Indexing Algorithms - HNSW · Topic 78

The trade-off between Recall and Latency in HNSW

In HNSW, recall (how often the true nearest neighbors appear in the result set) and latency (time per query) are in tension. Higher recall usually requires visiting more nodes and doing more distance comparisons; that increases latency.

Summary

Main query-time lever: efSearch (see defining efSearch). Build-time: efConstruction and M affect graph quality. Pick target recall or latency and tune parameters.
Plot recall–latency curve for your dataset; for low latency use modest efSearch; for max recall increase efSearch at cost of p99.
Pipeline: more candidates (efSearch) → more distance computations and heap ops → higher recall and higher latency; graph quality (M, efConstruction) shifts the curve.
Trade-off: there is no free lunch—higher recall costs more time; a well-built graph lets you get good recall at lower efSearch.
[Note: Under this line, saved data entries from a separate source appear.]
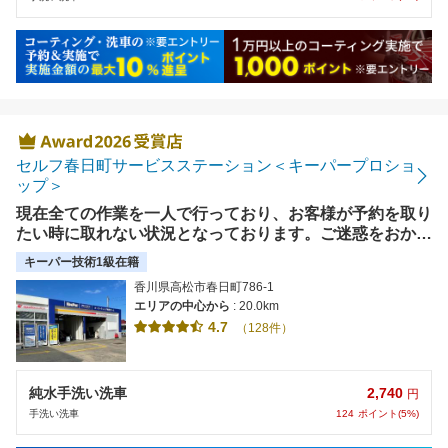
セルフ春日町サービスステーション＜キーパープロショ
ップ＞
現在全ての作業を一人で行っており、お客様が予約を取り
たい時に取れない状況となっております。ご迷惑をおかけ
して申し訳ございません。
キーパー技術1級在籍
香川県高松市春日町786-1
エリアの中心から
: 20.0km
4.7
（128件）
2,740
純水手洗い洗車
円
124
ポイント(5%)
手洗い洗車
Parameters that drive the trade-off

The main lever at query time is efSearch: a larger candidate list during the greedy search tends to improve recall@K but increases work per query and thus latency. At build time, efConstruction and M affect graph quality: higher values generally yield better recall for a given efSearch but use more memory and build time. So you can “spend” build-time cost (efConstruction, M) to get a better graph, which then lets you achieve the same recall with a lower efSearch and thus lower query latency.
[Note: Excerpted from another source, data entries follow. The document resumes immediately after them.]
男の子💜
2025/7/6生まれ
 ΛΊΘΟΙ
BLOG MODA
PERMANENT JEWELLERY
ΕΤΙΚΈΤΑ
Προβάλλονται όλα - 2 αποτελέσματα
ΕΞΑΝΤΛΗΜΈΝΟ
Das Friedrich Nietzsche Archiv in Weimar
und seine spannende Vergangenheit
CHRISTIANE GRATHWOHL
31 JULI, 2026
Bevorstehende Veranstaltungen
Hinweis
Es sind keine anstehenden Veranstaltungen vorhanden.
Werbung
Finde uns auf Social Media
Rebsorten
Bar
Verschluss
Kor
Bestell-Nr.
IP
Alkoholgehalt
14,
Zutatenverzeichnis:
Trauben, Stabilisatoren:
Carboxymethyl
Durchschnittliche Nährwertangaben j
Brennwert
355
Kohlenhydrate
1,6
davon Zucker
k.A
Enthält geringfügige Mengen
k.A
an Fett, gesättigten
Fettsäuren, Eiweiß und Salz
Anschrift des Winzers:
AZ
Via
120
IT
M also affects query latency directly: more neighbors per node means more candidates to expand at each hop, so higher M can increase query time as well as memory. Balancing M for recall vs. latency and memory is part of tuning.
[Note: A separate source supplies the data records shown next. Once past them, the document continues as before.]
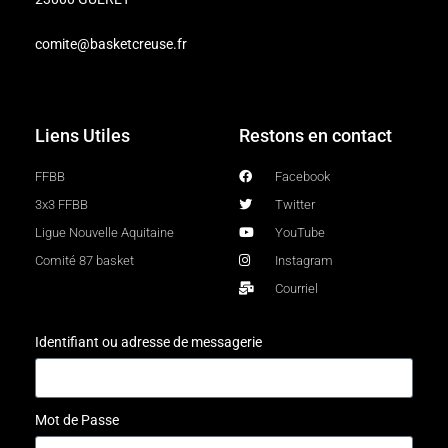
comite@basketcreuse.fr
Liens Utiles
Restons en contact
FFBB
Facebook
3x3 FFBB
Twitter
Ligue Nouvelle Aquitaine
YouTube
Comité 87 basket
Instagram
Courriel
Identifiant ou adresse de messagerie
Mot de Passe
Pipeline: from efSearch to recall and latency

The query pipeline expands a candidate set of size up to efSearch. Larger efSearch means more nodes are considered, more distance computations, and more heap operations—so recall tends to go up and latency goes up. Graph quality (from M and efConstruction) determines how quickly the search finds good candidates; a better graph means you can reach the same recall with a smaller efSearch, shifting the recall–latency curve in your favor.

Tuning in practice

Tuning involves picking a target recall or latency and adjusting efSearch (and if needed, efConstruction and M) to meet it. The recall–latency trade-off curve is often plotted for a dataset to choose an operating point: fix k, run queries at several efSearch values, measure recall@k and latency (e.g. p50, p99), then plot and pick. For low-latency serving, use a modest efSearch and accept slightly lower recall; for maximum recall (e.g. offline evaluation), increase efSearch at the cost of higher p99 latency.

The curve is dataset-dependent: dimension, distribution, and size all affect how much efSearch you need for a given recall; always benchmark on your data.

Trade-offs and practical tips

Trade-off summary: recall and latency are in tension; a well-built graph (high efConstruction, good M) lets you get high recall with moderate efSearch, but beyond that more recall needs more efSearch and more time. Practical tip: measure recall@k and latency (p50, p99) for a range of efSearch values; choose the smallest efSearch that meets your recall target so latency stays within SLA.

Frequently Asked Questions

Can I have high recall and low latency?

Up to a point. A well-built graph (high efConstruction, good M) lets you get high recall with a moderate efSearch; beyond that, more recall needs more efSearch and more time.

Does M affect latency?

Yes. Higher M means more neighbors to expand at each hop, so query time can increase. Balance M for recall vs. latency and memory.

How do I measure the trade-off?

Fix k, run queries at several efSearch values, measure recall@k and latency; plot and pick an operating point.

Is the curve dataset-dependent?

Yes. Dimension, distribution, and size all affect how much efSearch you need for a given recall; always benchmark on your data.